**ABOUT THIS TASK**: Where "round" occurs in a line of the entries below, copy that line.

**SOURCE DATA**:

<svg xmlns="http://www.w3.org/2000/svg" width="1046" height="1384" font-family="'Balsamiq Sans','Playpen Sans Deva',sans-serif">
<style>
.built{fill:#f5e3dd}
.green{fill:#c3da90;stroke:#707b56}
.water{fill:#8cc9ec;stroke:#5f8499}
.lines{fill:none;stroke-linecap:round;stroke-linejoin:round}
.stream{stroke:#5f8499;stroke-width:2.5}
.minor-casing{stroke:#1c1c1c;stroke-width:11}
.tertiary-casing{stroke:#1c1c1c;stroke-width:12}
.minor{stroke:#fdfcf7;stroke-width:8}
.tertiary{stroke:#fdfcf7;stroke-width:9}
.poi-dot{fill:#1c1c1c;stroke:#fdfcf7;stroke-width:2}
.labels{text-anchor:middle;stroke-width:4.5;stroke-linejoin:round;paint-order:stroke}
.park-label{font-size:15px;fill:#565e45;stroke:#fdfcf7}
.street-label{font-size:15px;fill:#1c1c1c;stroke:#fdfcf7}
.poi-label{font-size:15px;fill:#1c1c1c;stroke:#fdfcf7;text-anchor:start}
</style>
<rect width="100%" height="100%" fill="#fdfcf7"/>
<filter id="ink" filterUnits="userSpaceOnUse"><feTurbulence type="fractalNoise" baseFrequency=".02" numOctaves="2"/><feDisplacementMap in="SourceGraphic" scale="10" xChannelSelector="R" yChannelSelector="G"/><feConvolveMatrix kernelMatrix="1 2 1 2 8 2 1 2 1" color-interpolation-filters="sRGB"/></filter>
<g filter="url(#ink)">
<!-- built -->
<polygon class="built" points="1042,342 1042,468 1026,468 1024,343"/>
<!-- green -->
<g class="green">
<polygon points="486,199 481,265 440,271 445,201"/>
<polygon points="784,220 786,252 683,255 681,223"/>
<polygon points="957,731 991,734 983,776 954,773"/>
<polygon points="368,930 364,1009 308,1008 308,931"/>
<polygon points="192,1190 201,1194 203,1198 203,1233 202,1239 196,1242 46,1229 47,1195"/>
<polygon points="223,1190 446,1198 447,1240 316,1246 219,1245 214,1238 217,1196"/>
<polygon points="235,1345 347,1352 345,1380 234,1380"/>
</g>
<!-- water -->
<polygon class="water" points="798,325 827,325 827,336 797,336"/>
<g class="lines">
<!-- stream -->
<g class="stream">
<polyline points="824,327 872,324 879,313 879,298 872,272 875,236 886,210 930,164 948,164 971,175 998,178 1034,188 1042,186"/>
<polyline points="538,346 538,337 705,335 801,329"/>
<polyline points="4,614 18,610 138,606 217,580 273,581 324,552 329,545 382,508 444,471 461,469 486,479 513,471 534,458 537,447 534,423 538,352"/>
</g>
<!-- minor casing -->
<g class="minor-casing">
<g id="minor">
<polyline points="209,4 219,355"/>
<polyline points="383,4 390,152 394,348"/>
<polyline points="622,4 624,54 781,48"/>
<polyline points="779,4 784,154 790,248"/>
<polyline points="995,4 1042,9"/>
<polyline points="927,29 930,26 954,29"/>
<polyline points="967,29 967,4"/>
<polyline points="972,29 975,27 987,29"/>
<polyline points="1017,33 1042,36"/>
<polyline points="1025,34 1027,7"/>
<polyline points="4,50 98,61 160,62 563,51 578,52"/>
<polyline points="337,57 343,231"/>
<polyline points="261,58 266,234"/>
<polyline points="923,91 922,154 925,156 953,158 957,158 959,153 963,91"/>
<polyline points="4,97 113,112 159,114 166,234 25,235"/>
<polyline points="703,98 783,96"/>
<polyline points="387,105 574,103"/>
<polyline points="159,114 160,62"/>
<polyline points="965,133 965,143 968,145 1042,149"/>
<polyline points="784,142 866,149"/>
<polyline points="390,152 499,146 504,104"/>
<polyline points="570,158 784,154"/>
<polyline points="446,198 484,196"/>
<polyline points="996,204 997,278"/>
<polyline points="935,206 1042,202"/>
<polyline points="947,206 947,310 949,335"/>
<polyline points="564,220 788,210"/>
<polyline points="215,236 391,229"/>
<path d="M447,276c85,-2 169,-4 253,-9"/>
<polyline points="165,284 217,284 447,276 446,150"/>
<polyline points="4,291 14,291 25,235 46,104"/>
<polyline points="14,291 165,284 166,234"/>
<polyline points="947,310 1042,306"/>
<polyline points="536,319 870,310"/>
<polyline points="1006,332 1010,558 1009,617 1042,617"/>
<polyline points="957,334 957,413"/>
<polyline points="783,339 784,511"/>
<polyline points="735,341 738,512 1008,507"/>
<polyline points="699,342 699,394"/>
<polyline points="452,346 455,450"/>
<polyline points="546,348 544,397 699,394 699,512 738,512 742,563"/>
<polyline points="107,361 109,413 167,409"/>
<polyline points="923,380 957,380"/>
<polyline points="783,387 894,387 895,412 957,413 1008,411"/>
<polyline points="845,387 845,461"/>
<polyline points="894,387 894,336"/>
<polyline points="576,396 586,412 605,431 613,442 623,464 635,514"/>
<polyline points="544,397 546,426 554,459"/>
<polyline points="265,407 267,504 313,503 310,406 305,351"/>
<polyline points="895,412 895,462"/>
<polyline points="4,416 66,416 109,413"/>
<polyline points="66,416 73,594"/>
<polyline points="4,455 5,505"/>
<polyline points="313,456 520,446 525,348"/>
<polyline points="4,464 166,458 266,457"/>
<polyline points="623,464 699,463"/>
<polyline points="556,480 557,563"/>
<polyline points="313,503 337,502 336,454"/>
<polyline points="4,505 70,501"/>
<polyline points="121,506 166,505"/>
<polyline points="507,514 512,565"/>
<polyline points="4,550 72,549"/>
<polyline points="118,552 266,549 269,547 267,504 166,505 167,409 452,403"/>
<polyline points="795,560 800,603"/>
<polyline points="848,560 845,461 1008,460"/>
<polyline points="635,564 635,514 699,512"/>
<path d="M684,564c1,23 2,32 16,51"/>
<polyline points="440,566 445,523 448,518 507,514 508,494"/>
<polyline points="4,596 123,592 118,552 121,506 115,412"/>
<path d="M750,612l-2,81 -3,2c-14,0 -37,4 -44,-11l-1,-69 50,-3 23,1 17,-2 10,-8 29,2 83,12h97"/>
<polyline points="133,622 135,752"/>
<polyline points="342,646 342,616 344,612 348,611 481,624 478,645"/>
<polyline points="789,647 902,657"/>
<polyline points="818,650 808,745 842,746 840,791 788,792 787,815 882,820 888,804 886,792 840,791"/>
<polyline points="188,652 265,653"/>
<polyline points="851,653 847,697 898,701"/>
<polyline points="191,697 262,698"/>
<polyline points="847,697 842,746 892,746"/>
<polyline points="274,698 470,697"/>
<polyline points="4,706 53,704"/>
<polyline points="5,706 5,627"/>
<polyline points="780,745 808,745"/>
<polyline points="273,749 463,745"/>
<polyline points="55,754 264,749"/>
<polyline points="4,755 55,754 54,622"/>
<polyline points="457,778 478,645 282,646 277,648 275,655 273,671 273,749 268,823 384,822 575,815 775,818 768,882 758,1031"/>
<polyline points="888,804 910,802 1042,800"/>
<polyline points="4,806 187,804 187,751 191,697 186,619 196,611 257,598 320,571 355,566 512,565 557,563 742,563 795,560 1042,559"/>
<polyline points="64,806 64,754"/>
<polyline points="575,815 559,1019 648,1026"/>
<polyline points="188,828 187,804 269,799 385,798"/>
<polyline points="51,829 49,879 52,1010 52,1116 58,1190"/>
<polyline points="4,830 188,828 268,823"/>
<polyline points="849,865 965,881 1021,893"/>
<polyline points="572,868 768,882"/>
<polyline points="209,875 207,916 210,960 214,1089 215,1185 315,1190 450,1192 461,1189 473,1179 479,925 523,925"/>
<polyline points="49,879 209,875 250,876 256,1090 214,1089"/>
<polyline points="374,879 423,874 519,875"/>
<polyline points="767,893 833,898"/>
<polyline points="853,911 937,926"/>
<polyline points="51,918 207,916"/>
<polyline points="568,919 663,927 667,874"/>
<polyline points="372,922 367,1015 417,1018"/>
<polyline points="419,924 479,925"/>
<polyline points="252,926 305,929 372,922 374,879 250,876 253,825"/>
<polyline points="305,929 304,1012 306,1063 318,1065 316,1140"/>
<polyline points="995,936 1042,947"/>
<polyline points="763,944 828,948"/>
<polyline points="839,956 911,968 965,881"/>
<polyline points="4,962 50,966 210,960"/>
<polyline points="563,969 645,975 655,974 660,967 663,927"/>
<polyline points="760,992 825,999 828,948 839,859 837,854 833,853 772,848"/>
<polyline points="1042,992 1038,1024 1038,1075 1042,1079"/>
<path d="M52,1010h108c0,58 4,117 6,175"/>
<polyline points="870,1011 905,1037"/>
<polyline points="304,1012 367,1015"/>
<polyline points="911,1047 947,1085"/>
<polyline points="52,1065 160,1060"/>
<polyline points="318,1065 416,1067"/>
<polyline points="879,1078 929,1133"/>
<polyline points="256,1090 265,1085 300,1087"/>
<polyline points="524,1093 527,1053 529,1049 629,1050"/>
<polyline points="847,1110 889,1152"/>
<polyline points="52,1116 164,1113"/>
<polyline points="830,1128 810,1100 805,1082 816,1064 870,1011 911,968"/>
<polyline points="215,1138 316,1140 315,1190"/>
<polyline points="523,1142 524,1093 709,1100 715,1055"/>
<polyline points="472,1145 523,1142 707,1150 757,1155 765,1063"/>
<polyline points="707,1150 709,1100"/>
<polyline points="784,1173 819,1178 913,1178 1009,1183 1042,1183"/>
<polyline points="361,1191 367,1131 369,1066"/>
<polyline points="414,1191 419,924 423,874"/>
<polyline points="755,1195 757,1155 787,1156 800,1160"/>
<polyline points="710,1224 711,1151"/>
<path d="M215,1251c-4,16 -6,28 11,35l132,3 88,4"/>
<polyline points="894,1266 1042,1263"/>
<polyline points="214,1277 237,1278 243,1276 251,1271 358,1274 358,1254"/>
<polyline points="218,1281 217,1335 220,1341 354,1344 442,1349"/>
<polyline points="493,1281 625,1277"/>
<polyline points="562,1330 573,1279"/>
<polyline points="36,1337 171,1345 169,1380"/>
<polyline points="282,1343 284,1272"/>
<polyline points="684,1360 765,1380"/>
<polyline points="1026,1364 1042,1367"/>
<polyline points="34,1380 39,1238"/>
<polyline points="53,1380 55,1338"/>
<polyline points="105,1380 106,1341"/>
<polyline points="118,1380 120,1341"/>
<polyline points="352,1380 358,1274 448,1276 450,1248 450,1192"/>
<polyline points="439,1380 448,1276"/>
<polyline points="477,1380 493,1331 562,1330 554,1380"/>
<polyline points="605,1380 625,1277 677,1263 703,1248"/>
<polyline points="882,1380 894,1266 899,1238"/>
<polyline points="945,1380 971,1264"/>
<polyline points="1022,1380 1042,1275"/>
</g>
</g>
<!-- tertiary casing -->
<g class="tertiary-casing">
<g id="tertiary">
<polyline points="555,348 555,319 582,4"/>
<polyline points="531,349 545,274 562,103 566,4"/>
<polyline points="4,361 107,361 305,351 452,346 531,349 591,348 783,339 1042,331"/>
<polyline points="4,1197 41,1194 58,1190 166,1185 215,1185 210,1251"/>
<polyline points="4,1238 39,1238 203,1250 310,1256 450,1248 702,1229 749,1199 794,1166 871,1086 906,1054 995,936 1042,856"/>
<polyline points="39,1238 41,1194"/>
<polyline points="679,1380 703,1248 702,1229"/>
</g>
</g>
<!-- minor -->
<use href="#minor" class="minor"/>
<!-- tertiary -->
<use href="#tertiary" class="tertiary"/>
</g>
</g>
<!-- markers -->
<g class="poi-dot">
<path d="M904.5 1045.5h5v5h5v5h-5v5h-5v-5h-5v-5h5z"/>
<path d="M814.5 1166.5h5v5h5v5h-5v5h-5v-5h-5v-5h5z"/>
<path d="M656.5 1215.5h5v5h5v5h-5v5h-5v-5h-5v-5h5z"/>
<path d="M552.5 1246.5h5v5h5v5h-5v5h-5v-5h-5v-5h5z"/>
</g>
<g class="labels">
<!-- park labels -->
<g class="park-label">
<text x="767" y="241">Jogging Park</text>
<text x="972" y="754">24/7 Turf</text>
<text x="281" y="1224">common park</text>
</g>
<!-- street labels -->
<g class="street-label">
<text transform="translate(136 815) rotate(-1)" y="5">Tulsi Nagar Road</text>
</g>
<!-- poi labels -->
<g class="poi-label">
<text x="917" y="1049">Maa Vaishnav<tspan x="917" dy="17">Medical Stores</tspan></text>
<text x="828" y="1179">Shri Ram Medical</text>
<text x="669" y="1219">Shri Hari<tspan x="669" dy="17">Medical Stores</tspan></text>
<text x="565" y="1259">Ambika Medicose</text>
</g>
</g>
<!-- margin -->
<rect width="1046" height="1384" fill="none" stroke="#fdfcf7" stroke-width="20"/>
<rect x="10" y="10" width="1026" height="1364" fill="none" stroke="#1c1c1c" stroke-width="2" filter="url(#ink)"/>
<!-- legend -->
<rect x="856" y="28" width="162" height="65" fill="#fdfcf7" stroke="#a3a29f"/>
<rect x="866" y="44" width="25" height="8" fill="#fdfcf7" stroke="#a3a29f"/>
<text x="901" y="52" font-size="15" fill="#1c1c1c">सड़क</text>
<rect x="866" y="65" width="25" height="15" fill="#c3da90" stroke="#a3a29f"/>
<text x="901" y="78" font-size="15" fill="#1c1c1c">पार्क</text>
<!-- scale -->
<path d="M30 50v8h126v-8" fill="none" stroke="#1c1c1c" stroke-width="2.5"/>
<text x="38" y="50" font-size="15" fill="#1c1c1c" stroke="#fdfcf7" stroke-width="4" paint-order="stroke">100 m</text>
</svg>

**THE COMPLETED TASK**:
.lines{fill:none;stroke-linecap:round;stroke-linejoin:round}
.labels{text-anchor:middle;stroke-width:4.5;stroke-linejoin:round;paint-order:stroke}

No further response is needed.